Chinese AD8307 power measurement module #4

Desk study of opportunity to improve linearity.

At Chinese AD8307 power measurement module #2 I showed measurement of the linearity of an AD8307 based RF power meter.

The specification linearity is +/-1dB, which is poorer than one might like in a power measuring instrument.

Screenshot - 19_06_16 , 10_01_24

The diagram above from the AD8307 datasheet shows the internal architecture, including 9 stages of cascaded log detector cells that attempt to give a log response over around 100dB range. The issue is that in the transition region between detector cells, error is worse than well inside an individual detector cell's range.

Clip 194

Above is a sweep from -65 to -6dBm at 10MHz after calibration of slope and offset. The linear fit to the blue curve shows slope is 20mV/dB and intercept 1.8015 for 0dBm means the offset is -1.8015/0.02=-90.08dBm. Log conformance is 0.2dB (well within spec at this frequency, temperature etc).

The orange line shows the cyclic effect of error in transition between log detector cells.

A possible solution?

As the intended display for a project RF power meter is digital, the question arises whether log conformance error can be reduced by a table lookup of corrections based on measurement of an individual instrument. In fact, a table of 128 cells of 4 bit corrections to be applied to the 10 bit ADC output would appear to provide significant improvement in linearity.

The problem is…

Much as that appears easy to implement, and tempting, the problem is that log conformance error depends on frequency and temperature (and more).

It may turn out that the log conformance error at ‘normal' temperatures, and over a limited frequency range (eg HF) may be largely correctable, so a series of measurements need to be made of log conformance error at a range of frequencies from say 1-50MHz to inform further work (and provide data for the corrections table).

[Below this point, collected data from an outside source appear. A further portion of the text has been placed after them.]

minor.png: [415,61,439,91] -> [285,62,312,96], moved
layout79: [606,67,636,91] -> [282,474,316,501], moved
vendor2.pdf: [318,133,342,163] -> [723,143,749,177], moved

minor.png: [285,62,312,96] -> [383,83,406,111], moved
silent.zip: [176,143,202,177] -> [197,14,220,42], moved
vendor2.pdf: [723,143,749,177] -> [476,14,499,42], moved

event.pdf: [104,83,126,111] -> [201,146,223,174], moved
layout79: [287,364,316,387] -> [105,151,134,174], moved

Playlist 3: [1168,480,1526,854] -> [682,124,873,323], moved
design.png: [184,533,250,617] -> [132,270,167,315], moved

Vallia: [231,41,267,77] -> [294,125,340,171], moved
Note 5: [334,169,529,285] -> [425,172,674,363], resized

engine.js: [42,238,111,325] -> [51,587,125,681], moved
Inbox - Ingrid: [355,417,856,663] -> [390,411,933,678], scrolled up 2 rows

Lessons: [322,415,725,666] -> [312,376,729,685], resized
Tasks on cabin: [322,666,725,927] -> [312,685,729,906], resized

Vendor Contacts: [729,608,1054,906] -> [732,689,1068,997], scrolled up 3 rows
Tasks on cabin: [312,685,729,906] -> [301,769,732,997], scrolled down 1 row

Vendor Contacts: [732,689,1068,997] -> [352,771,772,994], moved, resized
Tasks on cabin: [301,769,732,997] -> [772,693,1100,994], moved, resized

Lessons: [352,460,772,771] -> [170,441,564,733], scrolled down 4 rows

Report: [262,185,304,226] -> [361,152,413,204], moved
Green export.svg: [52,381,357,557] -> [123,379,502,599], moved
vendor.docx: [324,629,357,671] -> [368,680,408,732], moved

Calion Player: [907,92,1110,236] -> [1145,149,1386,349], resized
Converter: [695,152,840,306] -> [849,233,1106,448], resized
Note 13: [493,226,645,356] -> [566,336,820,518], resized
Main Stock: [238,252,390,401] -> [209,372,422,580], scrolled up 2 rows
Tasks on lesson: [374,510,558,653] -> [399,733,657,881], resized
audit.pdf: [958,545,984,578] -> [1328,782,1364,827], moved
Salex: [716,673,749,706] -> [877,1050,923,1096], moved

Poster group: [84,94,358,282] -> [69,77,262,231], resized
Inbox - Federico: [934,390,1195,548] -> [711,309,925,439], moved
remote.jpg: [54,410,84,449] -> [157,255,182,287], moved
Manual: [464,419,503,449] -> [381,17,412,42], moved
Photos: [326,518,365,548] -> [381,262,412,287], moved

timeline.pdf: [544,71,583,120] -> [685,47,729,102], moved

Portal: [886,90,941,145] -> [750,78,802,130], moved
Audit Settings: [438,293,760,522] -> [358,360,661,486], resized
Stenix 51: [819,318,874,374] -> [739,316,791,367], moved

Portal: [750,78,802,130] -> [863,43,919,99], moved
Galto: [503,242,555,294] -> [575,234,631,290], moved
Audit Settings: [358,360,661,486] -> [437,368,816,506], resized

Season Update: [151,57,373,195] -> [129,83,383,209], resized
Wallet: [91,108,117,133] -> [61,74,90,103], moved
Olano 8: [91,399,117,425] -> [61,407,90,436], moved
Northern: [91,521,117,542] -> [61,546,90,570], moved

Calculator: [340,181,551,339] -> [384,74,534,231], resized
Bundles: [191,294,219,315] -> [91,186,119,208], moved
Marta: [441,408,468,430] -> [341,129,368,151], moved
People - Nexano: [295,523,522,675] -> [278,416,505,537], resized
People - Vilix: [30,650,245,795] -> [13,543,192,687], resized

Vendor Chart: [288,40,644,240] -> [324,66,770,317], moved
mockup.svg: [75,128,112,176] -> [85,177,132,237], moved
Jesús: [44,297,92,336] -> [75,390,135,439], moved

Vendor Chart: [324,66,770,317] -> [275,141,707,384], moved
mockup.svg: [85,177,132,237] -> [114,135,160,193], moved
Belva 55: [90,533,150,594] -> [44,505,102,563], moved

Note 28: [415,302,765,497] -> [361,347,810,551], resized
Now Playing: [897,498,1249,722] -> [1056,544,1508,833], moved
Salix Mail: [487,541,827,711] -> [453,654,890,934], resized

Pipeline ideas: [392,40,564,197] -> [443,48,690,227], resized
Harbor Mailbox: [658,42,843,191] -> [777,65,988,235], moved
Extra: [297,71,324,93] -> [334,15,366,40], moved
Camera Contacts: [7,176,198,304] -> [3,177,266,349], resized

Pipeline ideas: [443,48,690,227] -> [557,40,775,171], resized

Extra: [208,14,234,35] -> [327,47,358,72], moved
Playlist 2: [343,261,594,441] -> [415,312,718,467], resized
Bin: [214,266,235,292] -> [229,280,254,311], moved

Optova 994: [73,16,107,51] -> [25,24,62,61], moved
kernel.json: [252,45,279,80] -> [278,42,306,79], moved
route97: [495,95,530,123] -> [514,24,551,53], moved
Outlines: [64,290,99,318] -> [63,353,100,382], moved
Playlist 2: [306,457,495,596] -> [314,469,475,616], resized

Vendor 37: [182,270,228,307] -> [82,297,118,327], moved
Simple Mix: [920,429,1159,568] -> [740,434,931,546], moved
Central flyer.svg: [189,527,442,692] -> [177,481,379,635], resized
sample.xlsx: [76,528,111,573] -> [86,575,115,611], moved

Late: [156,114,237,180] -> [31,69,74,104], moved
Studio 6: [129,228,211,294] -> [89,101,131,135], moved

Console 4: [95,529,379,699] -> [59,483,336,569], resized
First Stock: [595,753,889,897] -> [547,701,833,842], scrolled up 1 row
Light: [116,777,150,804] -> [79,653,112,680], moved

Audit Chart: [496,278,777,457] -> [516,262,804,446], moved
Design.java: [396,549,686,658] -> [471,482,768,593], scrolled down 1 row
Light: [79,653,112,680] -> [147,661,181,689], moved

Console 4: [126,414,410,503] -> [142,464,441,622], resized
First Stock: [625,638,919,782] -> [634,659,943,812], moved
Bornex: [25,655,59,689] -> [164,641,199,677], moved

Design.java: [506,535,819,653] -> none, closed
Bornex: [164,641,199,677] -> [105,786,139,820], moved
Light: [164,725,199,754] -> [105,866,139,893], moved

To that end, a special version of capture software will be written to run on the Arduino to output the raw ADC count for separate processing and simulation.

The prototype RF power meter

AD8307005Above is the prototype RF power meter, waiting for parts again. The box contains the AD8307 module, a 16×2 LCD display, an accurate real time clock (to timestamp measurement records), and processor. I have decided to use an Arduino Pro Mini processor board for the flexibility to use it with an external RS232 host connection, or serial data logging to micro SD card, I2C EEPROM, I2C Dataflash.